### How to complete this task:
Arrange every line of the records below as a numbered list, skipping any blank lines and leaving the pictures out.

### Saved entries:
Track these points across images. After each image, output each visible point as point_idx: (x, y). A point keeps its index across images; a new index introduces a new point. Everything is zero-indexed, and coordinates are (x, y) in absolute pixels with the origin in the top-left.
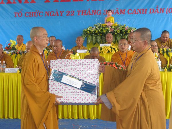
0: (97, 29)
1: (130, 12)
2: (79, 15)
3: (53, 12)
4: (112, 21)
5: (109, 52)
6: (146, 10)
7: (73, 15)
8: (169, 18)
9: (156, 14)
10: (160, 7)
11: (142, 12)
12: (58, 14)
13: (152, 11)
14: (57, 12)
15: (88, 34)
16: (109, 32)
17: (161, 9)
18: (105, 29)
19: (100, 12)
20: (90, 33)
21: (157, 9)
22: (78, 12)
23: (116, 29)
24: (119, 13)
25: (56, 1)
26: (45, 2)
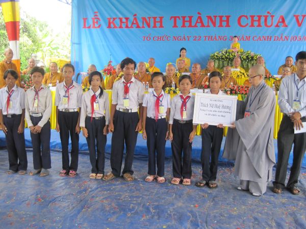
0: (223, 54)
1: (255, 39)
2: (205, 40)
3: (181, 37)
4: (238, 47)
5: (238, 76)
6: (271, 37)
7: (200, 40)
8: (293, 46)
9: (281, 41)
10: (285, 35)
11: (266, 39)
12: (185, 39)
13: (276, 38)
14: (184, 37)
17: (286, 37)
18: (231, 54)
19: (225, 38)
21: (282, 37)
23: (242, 54)
24: (245, 39)
25: (184, 26)
26: (173, 27)
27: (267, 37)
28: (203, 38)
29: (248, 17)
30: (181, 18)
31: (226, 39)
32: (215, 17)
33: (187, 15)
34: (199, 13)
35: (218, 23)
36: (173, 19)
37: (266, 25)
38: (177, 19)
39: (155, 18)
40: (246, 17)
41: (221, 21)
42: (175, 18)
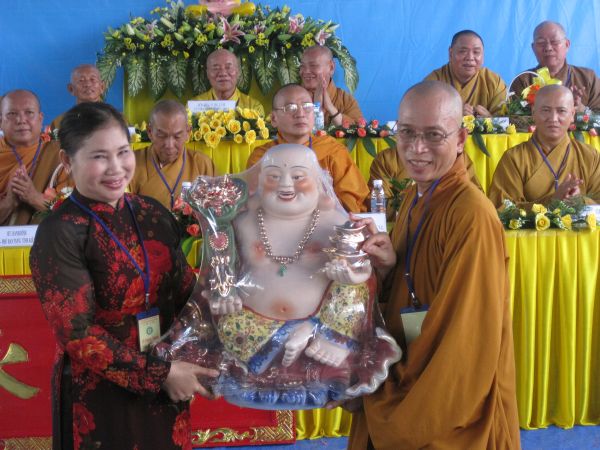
15: (128, 51)
16: (222, 41)
18: (202, 29)
20: (138, 51)
23: (252, 27)
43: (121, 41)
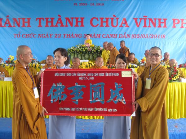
0: (78, 48)
1: (104, 36)
2: (64, 37)
3: (45, 35)
4: (90, 43)
5: (87, 66)
6: (117, 35)
7: (60, 37)
9: (124, 38)
10: (127, 33)
11: (113, 37)
12: (48, 36)
13: (121, 36)
14: (47, 35)
15: (71, 52)
16: (88, 51)
17: (128, 35)
18: (84, 49)
20: (73, 52)
21: (125, 35)
22: (64, 35)
23: (93, 49)
24: (96, 36)
25: (47, 26)
26: (38, 26)
27: (113, 35)
28: (62, 36)
29: (99, 19)
30: (45, 20)
31: (81, 36)
32: (72, 18)
33: (49, 16)
34: (59, 16)
35: (74, 24)
36: (38, 20)
37: (112, 25)
38: (42, 20)
39: (24, 19)
40: (97, 19)
41: (77, 22)
42: (40, 19)
43: (70, 50)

### Finished task:
1. Track these points across images. After each image, output each visible point as point_idx: (x, y). A point keeps its index across images; a new index introduces a new point. Everything is zero-indexed, and coordinates are (x, y) in absolute pixels with the origin in the top-left.
2. 0: (97, 29)
3. 1: (130, 12)
4. 2: (79, 15)
5. 3: (53, 12)
6. 4: (112, 21)
7. 5: (109, 52)
8. 6: (146, 10)
9. 7: (73, 15)
10. 8: (169, 18)
11. 9: (156, 14)
12. 10: (160, 7)
13. 11: (142, 12)
14. 12: (58, 14)
15. 13: (152, 11)
16. 14: (57, 12)
17. 15: (88, 34)
18. 16: (109, 32)
19. 17: (161, 9)
20. 18: (105, 29)
21. 19: (100, 12)
22. 20: (90, 33)
23. 21: (157, 9)
24. 22: (78, 12)
25. 23: (116, 29)
26. 24: (119, 13)
27. 25: (56, 1)
28. 26: (45, 2)
29. 0: (223, 54)
30. 1: (255, 39)
31. 2: (205, 40)
32. 3: (181, 37)
33. 4: (238, 47)
34. 5: (238, 76)
35. 6: (271, 37)
36. 7: (200, 40)
37. 8: (293, 46)
38. 9: (281, 41)
39. 10: (285, 35)
40. 11: (266, 39)
41. 12: (185, 39)
42. 13: (276, 38)
43. 14: (184, 37)
44. 17: (286, 37)
45. 18: (231, 54)
46. 19: (225, 38)
47. 21: (282, 37)
48. 23: (242, 54)
49. 24: (245, 39)
50. 25: (184, 26)
51. 26: (173, 27)
52. 27: (267, 37)
53. 28: (203, 38)
54. 29: (248, 17)
55. 30: (181, 18)
56. 31: (226, 39)
57. 32: (215, 17)
58. 33: (187, 15)
59. 34: (199, 13)
60. 35: (218, 23)
61. 36: (173, 19)
62. 37: (266, 25)
63. 38: (177, 19)
64. 39: (155, 18)
65. 40: (246, 17)
66. 41: (221, 21)
67. 42: (175, 18)
68. 15: (128, 51)
69. 16: (222, 41)
70. 18: (202, 29)
71. 20: (138, 51)
72. 23: (252, 27)
73. 43: (121, 41)
74. 0: (78, 48)
75. 1: (104, 36)
76. 2: (64, 37)
77. 3: (45, 35)
78. 4: (90, 43)
79. 5: (87, 66)
80. 6: (117, 35)
81. 7: (60, 37)
82. 9: (124, 38)
83. 10: (127, 33)
84. 11: (113, 37)
85. 12: (48, 36)
86. 13: (121, 36)
87. 14: (47, 35)
88. 15: (71, 52)
89. 16: (88, 51)
90. 17: (128, 35)
91. 18: (84, 49)
92. 20: (73, 52)
93. 21: (125, 35)
94. 22: (64, 35)
95. 23: (93, 49)
96. 24: (96, 36)
97. 25: (47, 26)
98. 26: (38, 26)
99. 27: (113, 35)
100. 28: (62, 36)
101. 29: (99, 19)
102. 30: (45, 20)
103. 31: (81, 36)
104. 32: (72, 18)
105. 33: (49, 16)
106. 34: (59, 16)
107. 35: (74, 24)
108. 36: (38, 20)
109. 37: (112, 25)
110. 38: (42, 20)
111. 39: (24, 19)
112. 40: (97, 19)
113. 41: (77, 22)
114. 42: (40, 19)
115. 43: (70, 50)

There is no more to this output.